DOCUMENT SECTION:
——————————
Localization of CD8(+) cells specific for hepatitis B virus surface protein in

the liver of immunized mice.

Qu D, Lanier G, Yuan ZH, Wen YM, CR, Ahmed R.

Department of Medical Molecular Virology, Institutes of Bio-medical Sciences,

Shanghai Medical College of Fudan University, Shanghai, People's Republic of

China.

DNA plasmids are potent inducers of long-lasting antigen-specific CTL responses.

Little is known about the distribution of antigen-specific CD8(+) T cells in the

lymphoid tissue and the non-lymphoid tissue after DNA immunization.

HBsAg-specific CD8(+) T cells in peripheral blood mononuclear cells, spleen,

lymph nodes, and the liver of Balb/c mice have been quantified after injection

with a DNA plasmid expressing the major S protein of hepatitis B virus (HBV).

The kinetics of CD8(+) T-cell responses in the circulation were measured after

priming and boosting, showing that antigen-specific CD8(+) T cells undergo first

expansion and then decline to a sustainable level in the circulation, although

the frequencies of HBsAg-specific CD8(+) T cells in the circulation were lower

than for the spleen. The greater frequencies of HBsAg-specific CD8(+) T cells

were found in the liver, whereas the largest numbers of antigen-specific CD8(+)

T cells were found in the spleen. By day 100 after priming, HBsAg-specific

CD8(+) T cells were still detected in the circulation, the spleen and the liver.
——————————
DATA LISTING:
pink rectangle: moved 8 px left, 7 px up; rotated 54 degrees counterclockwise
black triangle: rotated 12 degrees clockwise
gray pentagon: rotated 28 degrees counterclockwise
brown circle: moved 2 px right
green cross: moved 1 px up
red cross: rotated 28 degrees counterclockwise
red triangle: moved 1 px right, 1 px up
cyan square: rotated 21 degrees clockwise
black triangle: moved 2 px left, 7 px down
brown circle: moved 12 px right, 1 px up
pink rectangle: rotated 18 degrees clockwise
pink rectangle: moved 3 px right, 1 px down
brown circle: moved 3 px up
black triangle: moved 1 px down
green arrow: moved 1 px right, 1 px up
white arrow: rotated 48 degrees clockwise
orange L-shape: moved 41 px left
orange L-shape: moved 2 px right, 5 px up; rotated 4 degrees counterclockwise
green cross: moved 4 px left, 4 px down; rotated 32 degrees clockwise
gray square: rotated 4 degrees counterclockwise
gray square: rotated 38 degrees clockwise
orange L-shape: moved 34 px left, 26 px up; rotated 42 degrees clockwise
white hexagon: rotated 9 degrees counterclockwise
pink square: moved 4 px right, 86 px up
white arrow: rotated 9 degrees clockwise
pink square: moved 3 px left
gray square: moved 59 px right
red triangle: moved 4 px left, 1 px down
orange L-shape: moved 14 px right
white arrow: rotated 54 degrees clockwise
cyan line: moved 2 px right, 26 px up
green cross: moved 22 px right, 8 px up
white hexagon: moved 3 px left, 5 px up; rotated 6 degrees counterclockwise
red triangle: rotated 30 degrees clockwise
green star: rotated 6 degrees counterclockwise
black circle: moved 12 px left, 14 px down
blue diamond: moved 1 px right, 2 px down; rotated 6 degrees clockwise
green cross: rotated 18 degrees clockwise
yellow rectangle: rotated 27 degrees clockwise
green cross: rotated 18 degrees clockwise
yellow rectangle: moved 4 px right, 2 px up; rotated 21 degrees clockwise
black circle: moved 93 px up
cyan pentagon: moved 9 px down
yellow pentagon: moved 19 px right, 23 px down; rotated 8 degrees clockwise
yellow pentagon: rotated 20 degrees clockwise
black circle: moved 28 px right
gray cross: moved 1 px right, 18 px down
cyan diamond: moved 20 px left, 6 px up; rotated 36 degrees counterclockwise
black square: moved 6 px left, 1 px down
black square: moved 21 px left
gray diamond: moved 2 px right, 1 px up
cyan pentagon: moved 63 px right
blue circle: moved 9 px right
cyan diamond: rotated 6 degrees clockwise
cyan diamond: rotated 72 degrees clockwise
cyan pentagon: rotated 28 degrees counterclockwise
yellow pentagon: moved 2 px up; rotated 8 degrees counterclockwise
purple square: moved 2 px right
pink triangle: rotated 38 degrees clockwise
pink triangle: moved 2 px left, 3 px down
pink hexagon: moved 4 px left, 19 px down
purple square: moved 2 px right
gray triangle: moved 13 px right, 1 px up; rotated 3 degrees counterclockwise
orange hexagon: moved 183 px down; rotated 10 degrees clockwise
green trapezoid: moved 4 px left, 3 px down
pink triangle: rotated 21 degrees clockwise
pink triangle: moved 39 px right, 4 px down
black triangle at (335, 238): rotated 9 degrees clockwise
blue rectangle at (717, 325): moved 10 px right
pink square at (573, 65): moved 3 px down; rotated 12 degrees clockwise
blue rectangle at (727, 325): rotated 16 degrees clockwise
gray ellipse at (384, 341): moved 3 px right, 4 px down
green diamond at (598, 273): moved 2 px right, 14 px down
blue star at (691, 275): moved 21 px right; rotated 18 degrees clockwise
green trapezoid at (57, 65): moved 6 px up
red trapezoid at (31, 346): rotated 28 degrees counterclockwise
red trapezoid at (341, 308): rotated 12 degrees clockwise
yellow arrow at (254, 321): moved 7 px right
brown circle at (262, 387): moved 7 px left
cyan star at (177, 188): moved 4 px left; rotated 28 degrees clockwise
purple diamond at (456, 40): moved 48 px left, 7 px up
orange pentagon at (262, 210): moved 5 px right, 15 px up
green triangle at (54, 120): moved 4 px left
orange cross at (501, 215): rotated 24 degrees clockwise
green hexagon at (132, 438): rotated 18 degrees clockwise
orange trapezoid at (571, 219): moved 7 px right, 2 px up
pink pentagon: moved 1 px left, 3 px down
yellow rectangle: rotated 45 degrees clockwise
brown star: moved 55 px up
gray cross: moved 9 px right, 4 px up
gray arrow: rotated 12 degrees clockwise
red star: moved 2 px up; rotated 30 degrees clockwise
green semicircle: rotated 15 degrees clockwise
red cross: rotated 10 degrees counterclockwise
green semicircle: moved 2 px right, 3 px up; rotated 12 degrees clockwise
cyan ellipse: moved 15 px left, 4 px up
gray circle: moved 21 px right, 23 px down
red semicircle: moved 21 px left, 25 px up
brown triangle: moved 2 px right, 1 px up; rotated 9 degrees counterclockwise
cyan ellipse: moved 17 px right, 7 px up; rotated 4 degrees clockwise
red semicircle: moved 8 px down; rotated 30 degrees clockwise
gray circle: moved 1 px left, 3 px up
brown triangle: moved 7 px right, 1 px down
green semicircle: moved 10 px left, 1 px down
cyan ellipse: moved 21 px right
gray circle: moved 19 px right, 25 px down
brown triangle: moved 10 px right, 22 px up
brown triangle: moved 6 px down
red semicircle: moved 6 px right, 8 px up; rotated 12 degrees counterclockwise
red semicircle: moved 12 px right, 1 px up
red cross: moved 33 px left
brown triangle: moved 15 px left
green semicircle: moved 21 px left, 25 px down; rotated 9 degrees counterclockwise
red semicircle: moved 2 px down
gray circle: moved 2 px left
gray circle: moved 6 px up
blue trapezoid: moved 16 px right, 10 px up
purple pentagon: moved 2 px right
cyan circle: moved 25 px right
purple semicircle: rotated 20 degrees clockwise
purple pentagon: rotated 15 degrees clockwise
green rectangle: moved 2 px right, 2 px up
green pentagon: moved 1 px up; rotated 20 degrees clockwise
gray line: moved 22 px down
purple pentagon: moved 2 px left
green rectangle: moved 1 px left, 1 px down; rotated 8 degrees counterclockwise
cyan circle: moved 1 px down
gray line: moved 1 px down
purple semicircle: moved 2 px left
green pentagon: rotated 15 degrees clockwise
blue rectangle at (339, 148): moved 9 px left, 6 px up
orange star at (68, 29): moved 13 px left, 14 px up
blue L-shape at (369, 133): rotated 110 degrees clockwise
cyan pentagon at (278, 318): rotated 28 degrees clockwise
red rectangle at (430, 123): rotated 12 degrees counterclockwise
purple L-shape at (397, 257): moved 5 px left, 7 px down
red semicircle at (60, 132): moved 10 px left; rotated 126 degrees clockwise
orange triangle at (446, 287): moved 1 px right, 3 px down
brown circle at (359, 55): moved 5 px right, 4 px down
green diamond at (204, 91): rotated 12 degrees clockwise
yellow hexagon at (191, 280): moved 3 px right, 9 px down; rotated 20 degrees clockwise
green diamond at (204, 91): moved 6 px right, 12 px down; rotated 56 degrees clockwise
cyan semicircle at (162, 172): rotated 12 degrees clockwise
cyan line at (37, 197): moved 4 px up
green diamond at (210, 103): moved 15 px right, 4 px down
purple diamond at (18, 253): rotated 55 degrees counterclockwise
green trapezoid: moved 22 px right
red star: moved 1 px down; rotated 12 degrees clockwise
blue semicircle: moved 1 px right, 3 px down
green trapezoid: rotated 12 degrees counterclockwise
——————————
AIM OF THE TASK: Return the complete abstract on hepatitis B surface protein–specific CD8(+) cells in the liver of immunized mice, word for word from its title through its last sentence.

SOLVED PROBLEM:
Localization of CD8(+) cells specific for hepatitis B virus surface protein in

the liver of immunized mice.

Qu D, Lanier G, Yuan ZH, Wen YM, CR, Ahmed R.

Department of Medical Molecular Virology, Institutes of Bio-medical Sciences,

Shanghai Medical College of Fudan University, Shanghai, People's Republic of

China.

DNA plasmids are potent inducers of long-lasting antigen-specific CTL responses.

Little is known about the distribution of antigen-specific CD8(+) T cells in the

lymphoid tissue and the non-lymphoid tissue after DNA immunization.

HBsAg-specific CD8(+) T cells in peripheral blood mononuclear cells, spleen,

lymph nodes, and the liver of Balb/c mice have been quantified after injection

with a DNA plasmid expressing the major S protein of hepatitis B virus (HBV).

The kinetics of CD8(+) T-cell responses in the circulation were measured after

priming and boosting, showing that antigen-specific CD8(+) T cells undergo first

expansion and then decline to a sustainable level in the circulation, although

the frequencies of HBsAg-specific CD8(+) T cells in the circulation were lower

than for the spleen. The greater frequencies of HBsAg-specific CD8(+) T cells

were found in the liver, whereas the largest numbers of antigen-specific CD8(+)

T cells were found in the spleen. By day 100 after priming, HBsAg-specific

CD8(+) T cells were still detected in the circulation, the spleen and the liver.